Fortunately, endothelial dysfunction does appear to be amenable
to interventions that have a favorable impact on cardiovascular
outcomes. The statins, for example, which lower cholesterol levels,
have been associated with reductions in both primary and secondary
prevention of stroke and MI. Although some reports on statin trials
have focused on the degree of regression of arterial stenosis, the
very small absolute change in arterial lumen size (generally in
the range of 2% to 3%) is unlikely to reverse a critical reduction
in flow.
On the other hand, studies of statin therapy demonstrate clearly
that reduced cholesterol levels are associated with improved endothelial
function, particularly arterial responsiveness to vasodilative stimuli.
These improvements in endothelial responsiveness occur within as
brief a time period as 8 to 12 weeks after reductions in cholesterol
levels. It has also been suggested that adding antioxidant therapy
to lipid lowering may further enhance arterial responsiveness; unfortunately,
the only randomized prospective trials that have examined the effects
of antioxidant therapy on cardiovascular outcomes have found no
evidence of favorable impact.
Microalbuminuria and proteinuria are both predictors of eventual
noxious endpoints. The earliest stage of albumin hyperexcretion,
microalbuminuria is defined as the loss of 30 to 300 mg albumin
daily. The presence of microalbuminuria correlates with vascular
disease in other tissue compartments, including coronary artery
disease. Hence, persons with microalbuminuria are at increased risk
for other vascular endpoints.
Normal urine protein excretion should not exceed 30 mg/day. Excess
protein excretion begets further excesses because these highly charged
molecules, when passing through glomerular membranes, cause further
damage to glomerular integrity. The modest levels of protein excretion
seen in microalbuminuria are not detected on routine office dipstick
testing, which only detects protein at a threshold of 500 mg/day
or higher. There is a specialized dipstick test (trade name, Micral)
that specifically tests for microalbuminuria levels of protein excretion.
When treated early, microalbuminuria can be arrested or even reversed.
On the other hand, by the time proteinuria is present, treatment
typically retards progression to overt nephropathy but does not
prevent its eventual onset.
The progression of microalbuminuria can be modified whether or
not the patient has hypertension.
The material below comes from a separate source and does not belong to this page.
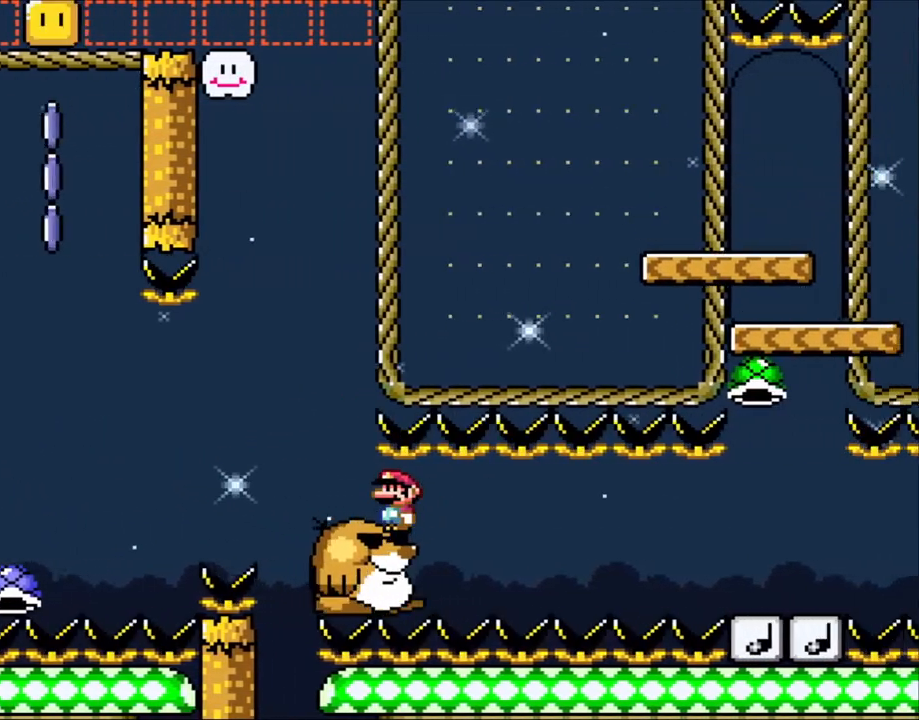
{"buttons": ["Y"], "events": [[200, "DPAD_RIGHT", "down"], [283, "DPAD_RIGHT", "up"]]}
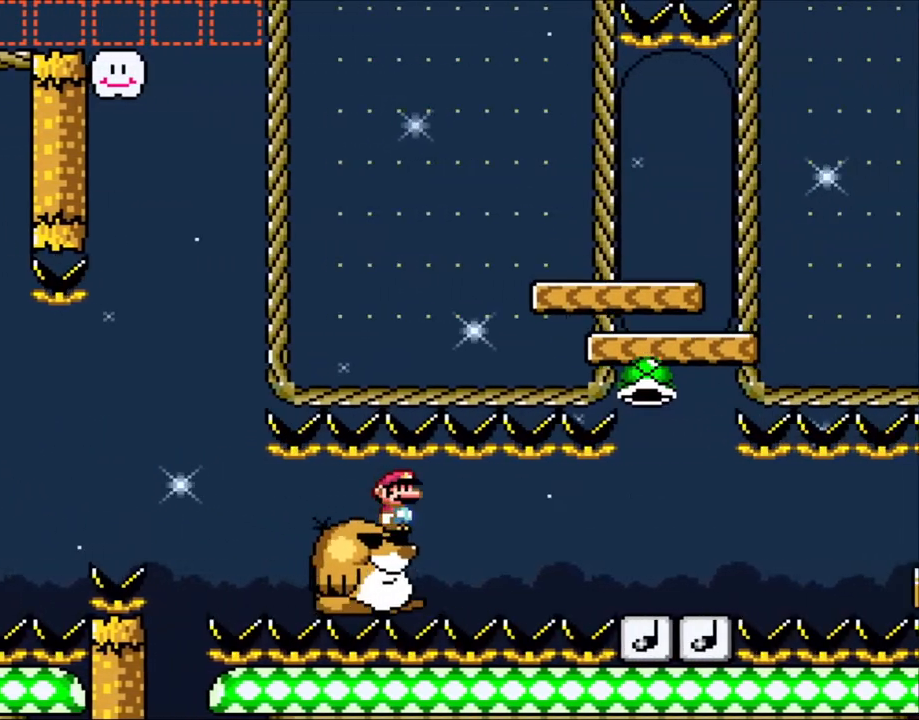
{"buttons": ["Y"], "events": []}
In the largest trial of diabetic
proteinuria using ACE inhibitors, captopril treatment was associated
with a 50% decline in death, dialysis, and transplantation, irrespective
of the therapy's effect on blood pressure. A metaanalysis of multiple
trials of pharmacotherapy for proteinuria indicated that ACE inhibitors
are the most effective class of agents when compared with beta blockers,
calcium channel blockers, and diuretics. The benefits of ACE inhibitors
in treating proteinuria appear to be a class effect; there is no
suggestion that one ACE inhibitor is more effective than another.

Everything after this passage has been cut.